The female cuckoo mimics the call of a hawk to distract nest-owners. Credit: blickwinkel/Alamy

The BBC has just screened an adaptation of Harry Potter author J. K. Rowling’s detective story The Cuckoo’s Calling, and many viewers have been left confused. No spoilers here: but for many watching, the twist ending was a little hard to follow, the misdirection a little too effective. But then the book itself was famously published with some considerable misdirection: Rowling wrote it under the pen name Robert Galbraith because she wanted to see how the public would respond to her passing off her own work as someone else’s.

The reverse is more usually true: rather than conceal genuine achievements, fakers employ deception to take undeserved credit for work they themselves didn’t carry out.
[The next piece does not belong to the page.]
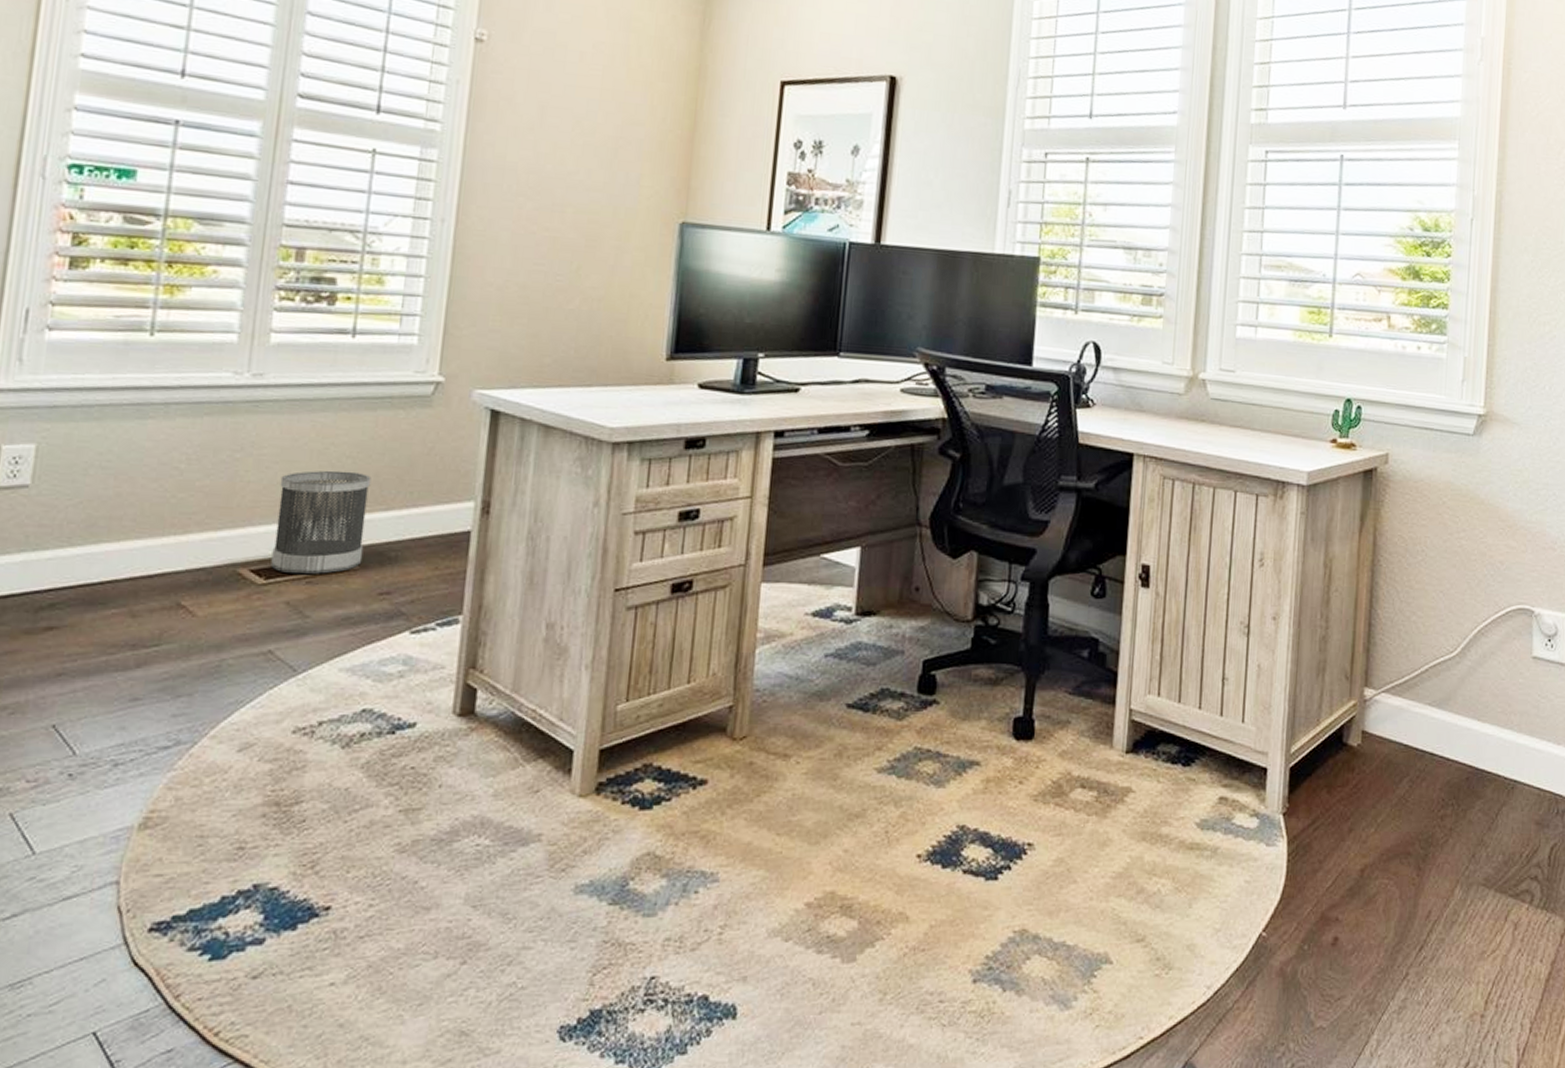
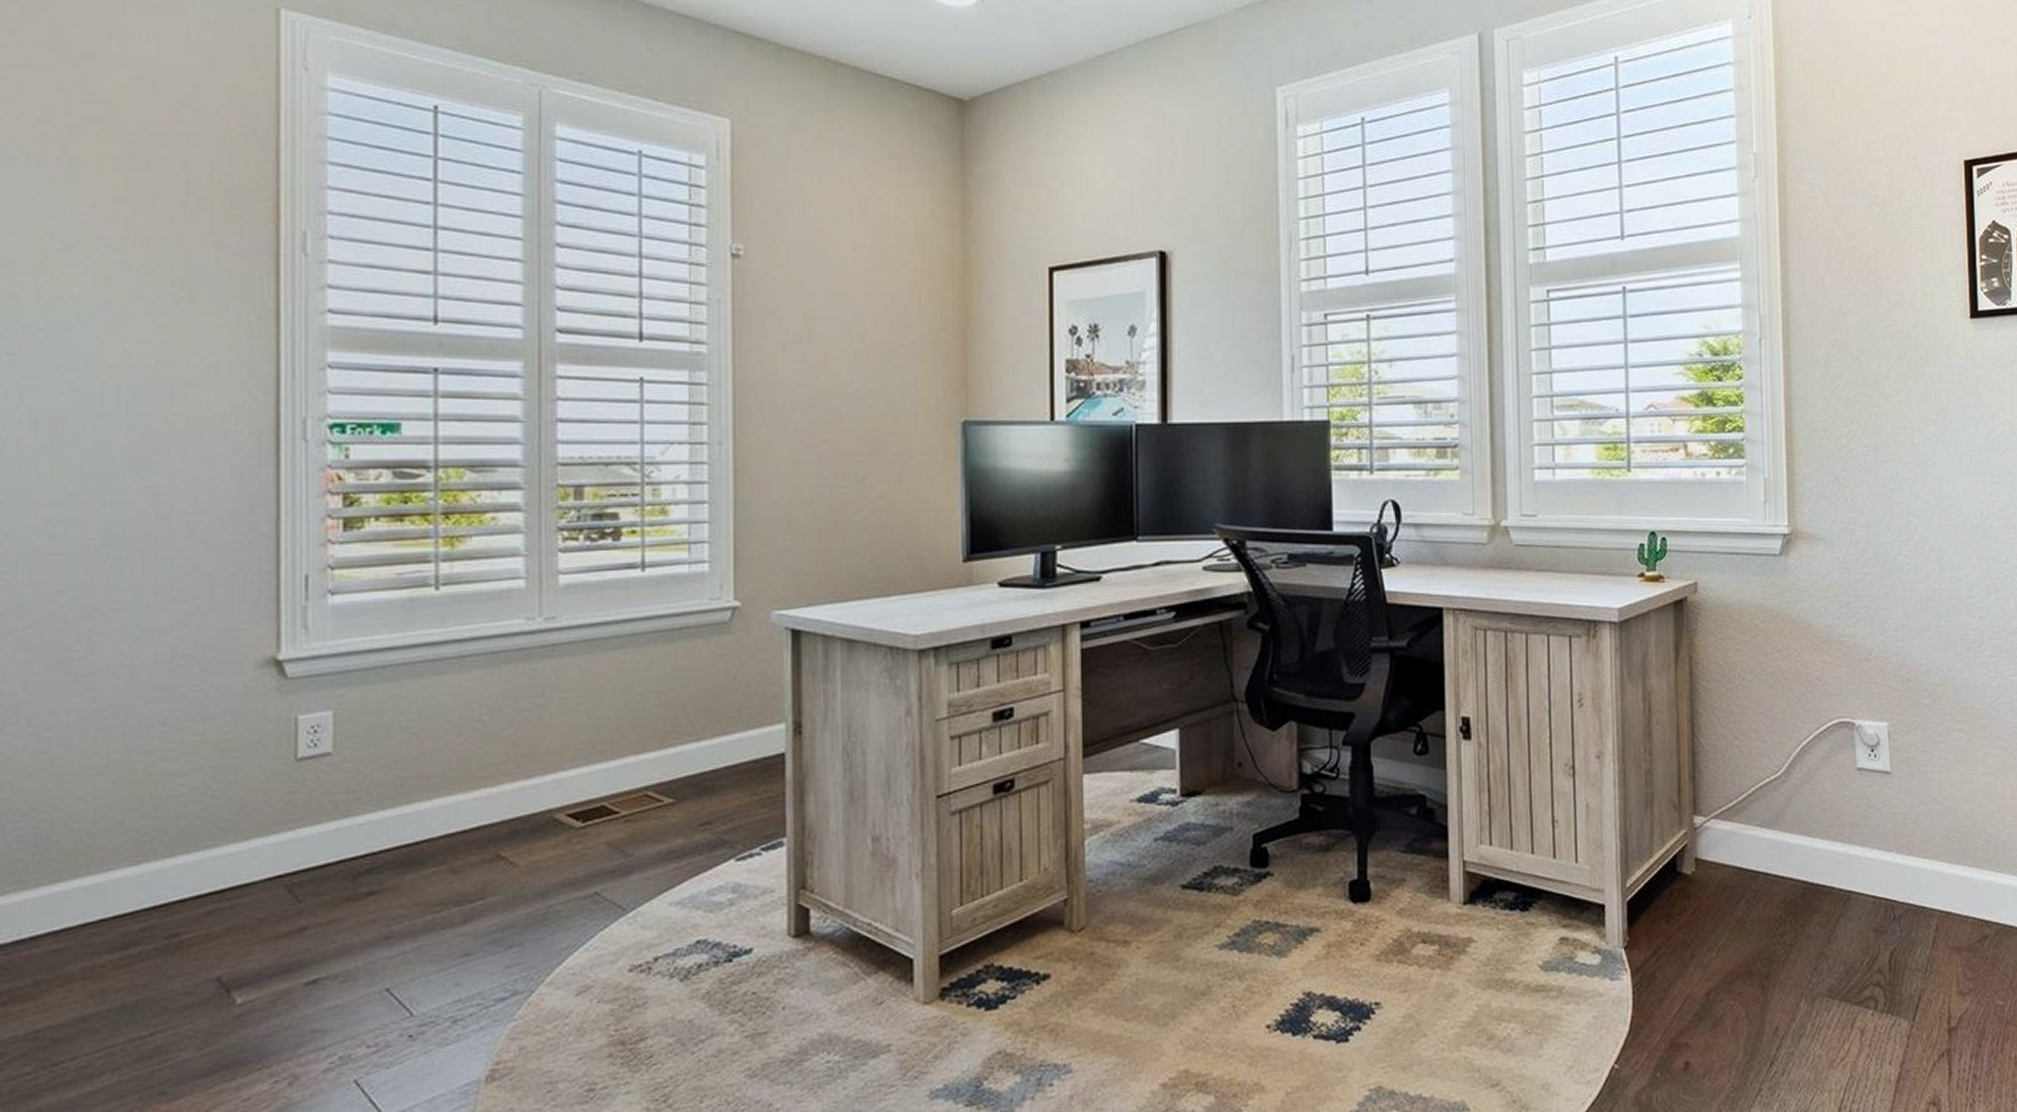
wastebasket: present [270,470,371,574] -> none [586,705,679,814]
That’s a sensible strategy in the animal kingdom, too. More reward for less effort is a recipe for success in the ongoing natural struggle for resources and survival. Parasites get a bad press, but they keep getting away with it. All of which brings us neatly from The Cuckoo’s Calling to a cuckoo calling.
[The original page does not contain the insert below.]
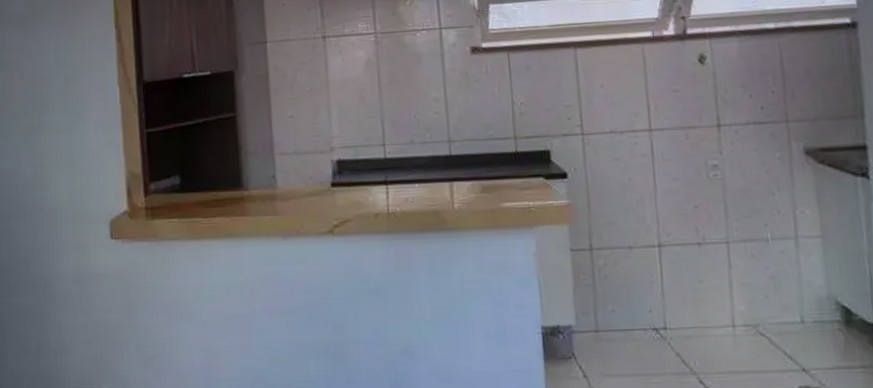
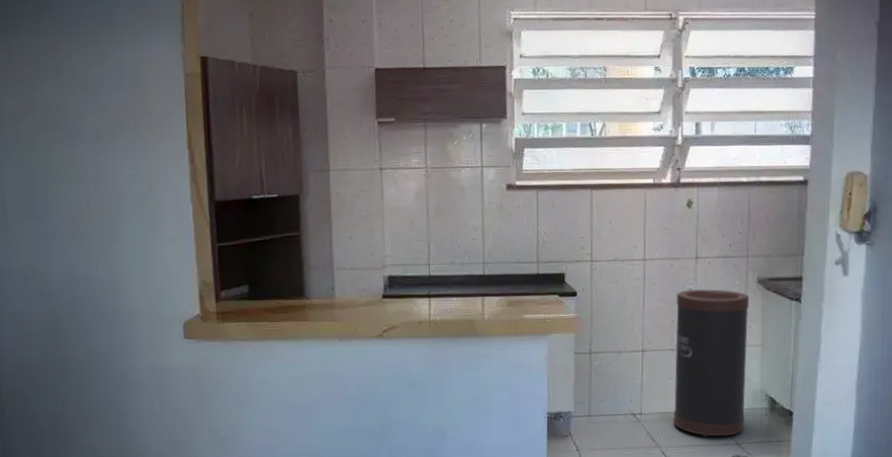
trash can: none [696,164,811,362] -> present [673,288,750,438]

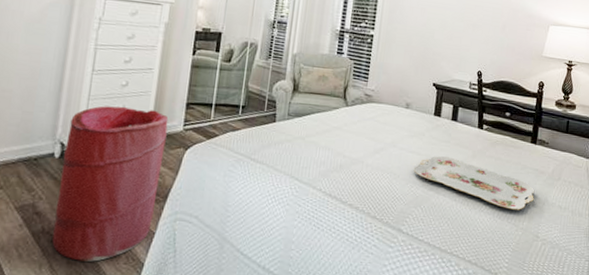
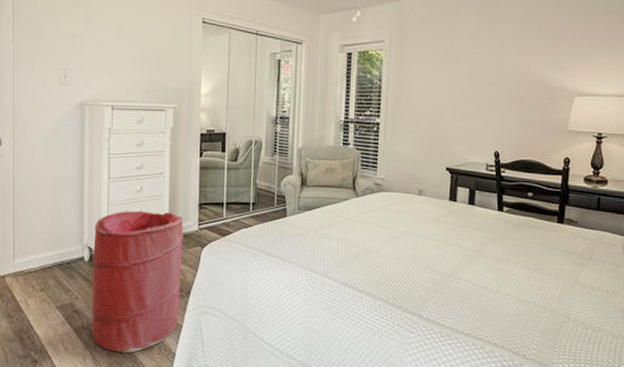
serving tray: present [413,156,535,210] -> none [430,241,564,292]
The common cuckoo (Cuculus canorus) is a parasite with good PR. Despite deceiving other birds into hatching its eggs and raising its young — often at the expense of the cuckolded dupe’s legitimate offspring — the cuckoo seems to have emerged with its reputation not only intact but enhanced. William Shakespeare may have labelled the cuckoo call a “word of fear unpleasing to a married ear”, but people far and wide still willingly invite the sound into their homes to mark the hourly passing of time.

The female of the species is sneakier than the male. Whereas the proud and visible male cuckoo is responsible for that famous two-note call, it’s the female that does the actual dirty work of leaving usurpers in the homes of others. And her call is very different and rarely heard. But, as it turns out, it too is part of the parasitical package.

In a paper published this week (J. E. York and N. B. Davies Nature Ecol. Evol. http://dx.doi.org/10.1038/s41559-017-0279-3; 2017), scientists at the University of Cambridge, UK, reveal a dark twist behind the (female) cuckoo’s calling. The researchers studied the behaviour and impact of the sounds of the birds in a series of field experiments at nearby Wicken Fen. After the female has visited a target nest, she deliberately mimics the frightening calls of a hawk, which puts the parent birds on high alert and distracts them from spotting, say, a new, unusually large and differently coloured egg in their happy home. Instead of discovering the cuckoo’s deception, the parent birds — in this case, reed warblers — then spent their time stretching their necks to peer over the rim of the nest, scanning the sky for incoming hungry hawks. 

It’s another example, the researchers say, of how parasites can manipulate and redirect the behaviour of their host species to their own advantage. And this particular cuckoo’s calling sounds — spoiler alert — like a little chuckle.